In der Moeckower großen Scheune wurden damals die Loren und die vier Meter langen Schienen über den Winter eingelagert und zu den Arbeiten auf den Feldern, wie man es brauchte, verlegt.
Zu der gräflichen Familie befragt, erzählte August Müller, dass der Graf und seine Familie viel auf Reisen gewesen seien. Der Park hätte deshalb so viele exotische Bäume in seinem Bestand gehabt, weil sie diese von ihren Reisen mitgebracht hätten. Einmal im Monat wanderten die Schulkinder mit Erlaubnis des Grafen unter Aufsicht des Lehrers, der gute Kontakte zum Inspektor hatte, durch den gepflegten Karlsburger Schlosspark, die Wege durften sie aber nicht verlassen. Viele der teils wertvollen Bäume existieren heute leider nicht mehr.
Bei einer gemeinsamen Fahrt durch Steinfurth rekapituliert August Müller nochmals die damals vorhandenen Häuser mit ihren Bewohnerinnen und Bewohnern. Dabei habe ich über mein Dorf noch so einiges erfahren:
Zum Beispiel teilten sich die Siedler in 3 Gruppen: die Gutsarbeiter, die schon in Steinfurth in den alten Strohkaten oder im Gemeindehaus gewohnt hatten. Der alte Möller, der alte Hahn, der alte Schulz, der wiederum eine Schulz geheiratet hat. Die vom Gut hatten einen gewissen Vorrang vor den anderen Interessenten. Dann die Zwölfender: das waren die Siedler, die 12 Jahre in Hitlers Armee gedient und soviel auf der hohen Kante hatten, dass sie ohne Kredite auskamen. Und nicht zuletzt die Siedler, die Kredite aufnehmen mussten, um siedeln zu können.

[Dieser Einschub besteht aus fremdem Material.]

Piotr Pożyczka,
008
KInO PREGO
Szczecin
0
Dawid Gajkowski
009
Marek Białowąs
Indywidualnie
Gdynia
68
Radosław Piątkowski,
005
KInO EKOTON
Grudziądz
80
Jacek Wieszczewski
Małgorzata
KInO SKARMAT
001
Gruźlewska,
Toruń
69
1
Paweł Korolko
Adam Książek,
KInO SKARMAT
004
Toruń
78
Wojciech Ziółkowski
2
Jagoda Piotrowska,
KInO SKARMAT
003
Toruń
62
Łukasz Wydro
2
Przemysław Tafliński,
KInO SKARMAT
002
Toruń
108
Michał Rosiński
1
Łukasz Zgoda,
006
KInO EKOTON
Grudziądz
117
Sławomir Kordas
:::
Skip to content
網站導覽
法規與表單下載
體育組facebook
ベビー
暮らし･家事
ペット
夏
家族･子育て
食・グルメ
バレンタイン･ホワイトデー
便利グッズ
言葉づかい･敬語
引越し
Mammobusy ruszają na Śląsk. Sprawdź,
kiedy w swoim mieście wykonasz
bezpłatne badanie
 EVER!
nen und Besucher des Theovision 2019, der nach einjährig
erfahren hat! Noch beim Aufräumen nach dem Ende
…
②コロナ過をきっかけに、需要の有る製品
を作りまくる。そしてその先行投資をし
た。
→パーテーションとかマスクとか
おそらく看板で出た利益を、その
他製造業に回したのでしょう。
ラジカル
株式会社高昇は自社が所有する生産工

Hinter dem Hof von Lange war ein Obstgarten für die Steinfurther, von dem heute nichts mehr zu sehen ist. Die Wirtschaft der Müllers ging bis zu dem Weg, der in den Steinfurther Wald und nach Buddenhagen führt. Riesige Grundstücke waren das. Vor der Stellmacherei wurde gern gefeiert, Kinder- und Erntefeste. Der Mann betrieb die Stellmacherei und die Frau die Gastwirtschaft. Es gab des öfteren Freudenfeuer auf der Straße, über die, wenn sie bis auf die Glut abgebrannt waren, die Jugendlichen gesprungen sind. Für die Kinder gab es Lakritz und andere Bonbons in der Gastwirtschaft, die Türen standen immer offen. Man saß im Garten und trank etwas oder spielte Karten.
Geht man am Ende des Dorfes den Weg in Richtung Gutshaus sieht man linkerhand noch Reste der Gutsmauer.
Dahinter steht der ehemalige Kuhstall des Gutes (der vordere Teil wurde LPG-Zeiten angebaut), der zum Besitz des Großbauern Fink gehörte. Der hahnsche Besitz zeigt noch Reste des Schafstalles, der nach dem Krieg abgebrannt ist, auch die Toreinfahrten des Steinfurther Gutes sind noch zu besichtigen. Wo heute das blaue Haus steht, befand sich der Garten für die Bewohner des Gemeindehauses.
Für weitere Informationen und Hinweise, die Ihnen, liebe Leserin, lieber Leser, bei der Lektüre dieses Beitrags in den Sinn kommen, wäre ich Ihnen sehr dankbar.
Mein Dank gilt August Müller und seiner Tochter Nicole für die wunderbaren Erinnerungen und für die Zeit, die sie sich für das Interview genommen haben.